Hay... Kak ness

Firmansyah Slamet
Chapter #130

End Of The Line


Hampir satu tahun kehidupanku Dengan Rena berjalan sangat menyenangkan dan membahagiakan, seperti sebuah mimpi indah tak terlukiskan kata-kata. Suka duka kurasakan sebagai seorang suami dari Rena. Seperti kata Mbak Firda didalam mimpi yang masih kuingat betul. Jalanku masih sangat panjang untuk bertemu dan jalanan terjal yang akanku lalui. Apakah jalan terjal baru saja terjadi antara aku dan Nerissa adalah awal?.
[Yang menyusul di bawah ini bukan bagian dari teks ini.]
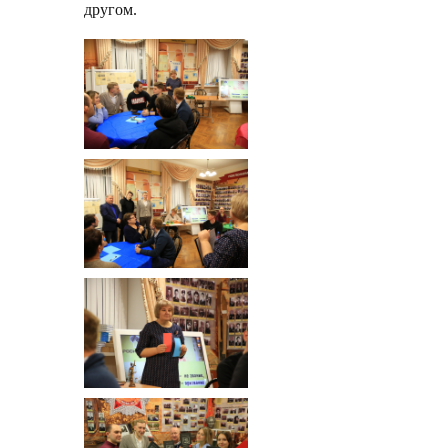
другом.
Aku tak bisa berpendapat karena bisa jadi jalan lebih terjal dan menguras emosi menunggu untuk dilalui.


Memikirkan perkataan disini membuatku haus dan tak fokus akan pekerjaan didepan. Salah satu duka yang kurasakan kali ini bukan dari Rena, melainkan pada dunia yang tengah mengalami awal pandemi hingga 1 tahun lamanya. Entah konspirasi global atau hanya kebetulan saja tiap 100 tahun selalu ada penyakit mematikan menghampiri bumi bahkan Nusantara. Banyak manusia mulai tertular penyakit ini. Membuat pemerintah melakukan peraturan untuk tetap di rumah serta membatasi kegiatan secara menyeluruh. Dan hal ini berakibat langsung pada bengkel.


Aku harus mengurusi bengkel ini seorang diri, aku memilih memutar rolling para pekerja agar kami tak terlalu lama berkumpul. Dengan pekerjaan yang menumpuk untuk kendaraan niaga yang tak berhenti, tidak seperti kendaraan pribadi. Syukurlah aku tak merasa sakit seperti lainnya. Hal ini tetap aku manfaatkan agar dapur di rumah tetap mengepulkan aroma makanan.

Aku sangat-sangat bersyukur masih bisa bekerja walaupun sendiri.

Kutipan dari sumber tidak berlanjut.